WORK REQUEST
Count the lines in the listing below that contain the word "Пеллетс", and reply with that number alone.

Page images with extracted text:
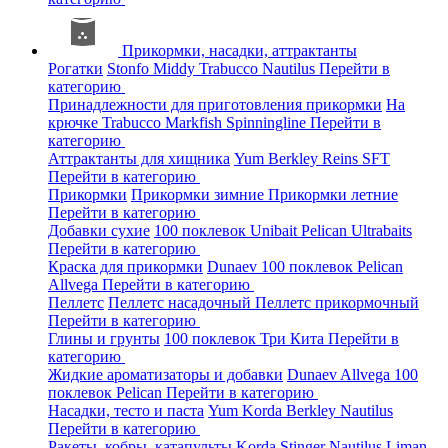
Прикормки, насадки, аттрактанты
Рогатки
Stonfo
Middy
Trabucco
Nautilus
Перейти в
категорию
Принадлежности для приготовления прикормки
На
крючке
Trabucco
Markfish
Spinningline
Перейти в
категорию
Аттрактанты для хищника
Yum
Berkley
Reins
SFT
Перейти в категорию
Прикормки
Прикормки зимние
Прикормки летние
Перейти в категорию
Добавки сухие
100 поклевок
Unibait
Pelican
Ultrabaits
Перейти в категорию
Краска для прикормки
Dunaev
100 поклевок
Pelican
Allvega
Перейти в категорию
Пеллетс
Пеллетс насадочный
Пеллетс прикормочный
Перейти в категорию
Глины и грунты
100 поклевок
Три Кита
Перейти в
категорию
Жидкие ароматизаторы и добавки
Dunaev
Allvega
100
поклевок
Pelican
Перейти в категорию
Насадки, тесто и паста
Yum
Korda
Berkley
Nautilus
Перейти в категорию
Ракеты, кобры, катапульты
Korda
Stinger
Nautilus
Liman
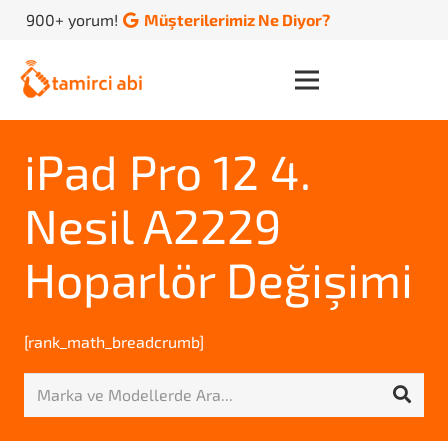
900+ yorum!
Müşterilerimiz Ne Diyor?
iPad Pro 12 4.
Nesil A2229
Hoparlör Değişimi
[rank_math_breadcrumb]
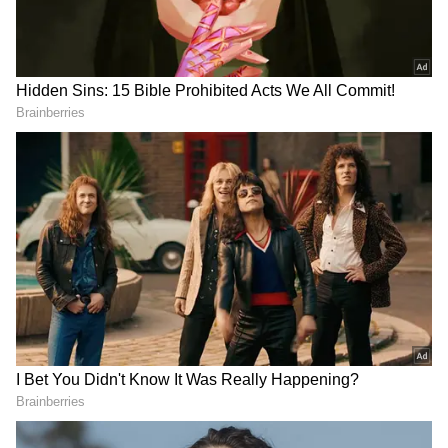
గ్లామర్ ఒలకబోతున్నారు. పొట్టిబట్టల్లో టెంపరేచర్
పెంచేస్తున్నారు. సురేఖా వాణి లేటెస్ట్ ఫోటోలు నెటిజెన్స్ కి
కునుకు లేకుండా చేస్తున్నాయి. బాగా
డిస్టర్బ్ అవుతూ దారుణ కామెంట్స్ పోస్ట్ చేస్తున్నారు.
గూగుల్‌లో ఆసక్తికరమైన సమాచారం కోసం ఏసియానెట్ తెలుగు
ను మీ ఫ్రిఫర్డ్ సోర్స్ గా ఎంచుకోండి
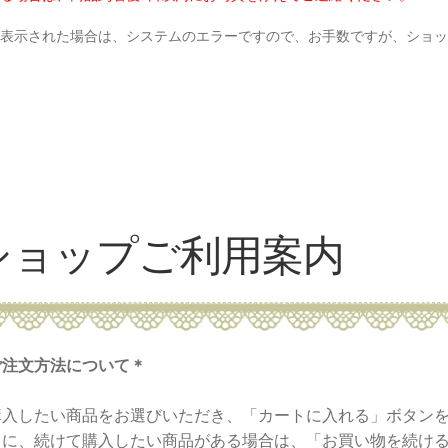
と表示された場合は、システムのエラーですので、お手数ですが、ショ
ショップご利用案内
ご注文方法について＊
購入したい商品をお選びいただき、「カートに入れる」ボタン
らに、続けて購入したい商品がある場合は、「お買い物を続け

TASK RESULT
3